Copy the passage of the Hyper-V nested virtualization post below, from "For almost everyone, the" to "processor virtualization features.", substituting "CPU" for "processor".

Reading passage:
########################################

I’ve heard a couple of feature requests for Hyper-V since I started working with Hyper-V back in 2008. Nested virtualization is one of those heavily requested features. Microsoft repeatedly said that they would love to provide Hyper-V nested virtualization, but they didn’t see the need for real world applications, outside of demos, testing, and training. As a result, we never got the feature. That was until Microsoft released the Windows 10 Build 10565, a preview of the November Threshold 2 release, to Windows Insiders. What is this feature, what does it mean to you, and how can you use it? I’ll answer those questions in this post.
I’ve talked about Hyper-V architecture on Petri.com before, and you should find my article useful in understanding Hyper-V nested virtualization. Let’s start with how this nested virtualization has worked with Hyper-V before Build 10565.
Hyper-V runs on the hardware of a physical host. A series of partitions run on the hypervisor. The parent partition runs the management operating system, which is the copy of Windows that you installed on the host to enable Hyper-V. A child partition is created for each guest or virtual machine, and you install a guest OS into that virtual machine.
A requirement of Hyper-V is that the host’s processor must have virtualization functionality enabled. The hypervisor takes ownership of these virtualization extensions and does not virtualize these extensions. In other words, the guest has no visibility of the Intel VT-x or AMD-V features.
For almost everyone, the lack of VT-x or AMD-V in the virtual machine was zero. But a few of us wanted or needed to enable Hyper-V inside of VMs. This was not possible because the guest OS of the VM could not see the required processor virtualization features.
This changes with Build 10565, starting with Intel VT-x. The virtualization features can be virtualized on a per-VM basis. This means that if we deploy a Build 10565 guest OS into the virtual machine, then we have the system requirements to not only enable and use the Hyper-V role. In other words, a virtual machine running on Hyper-V can be a Hyper-V host and run real virtual machines. This is nested virtualization.
Note: we have been able to enable the Hyper-V role in Azure and Hyper-V virtual machines before, but the hypervisor would not start, and we could not start virtual machines.

########################################

Data:
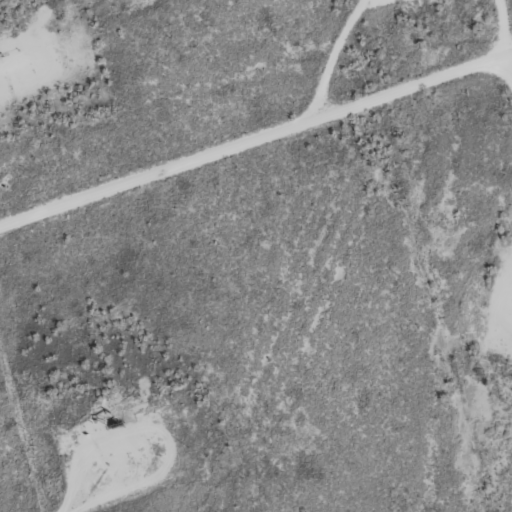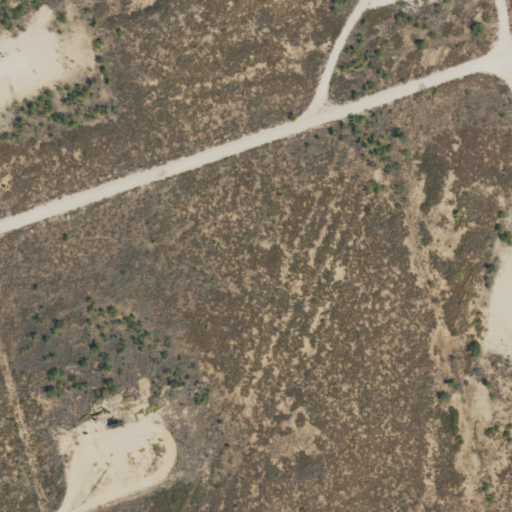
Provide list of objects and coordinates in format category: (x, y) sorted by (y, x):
road: (505, 27)
road: (256, 141)
petroleum well: (114, 419)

########################################

Written solution:
For almost everyone, the lack of VT-x or AMD-V in the virtual machine was zero. But a few of us wanted or needed to enable Hyper-V inside of VMs. This was not possible because the guest OS of the VM could not see the required CPU virtualization features.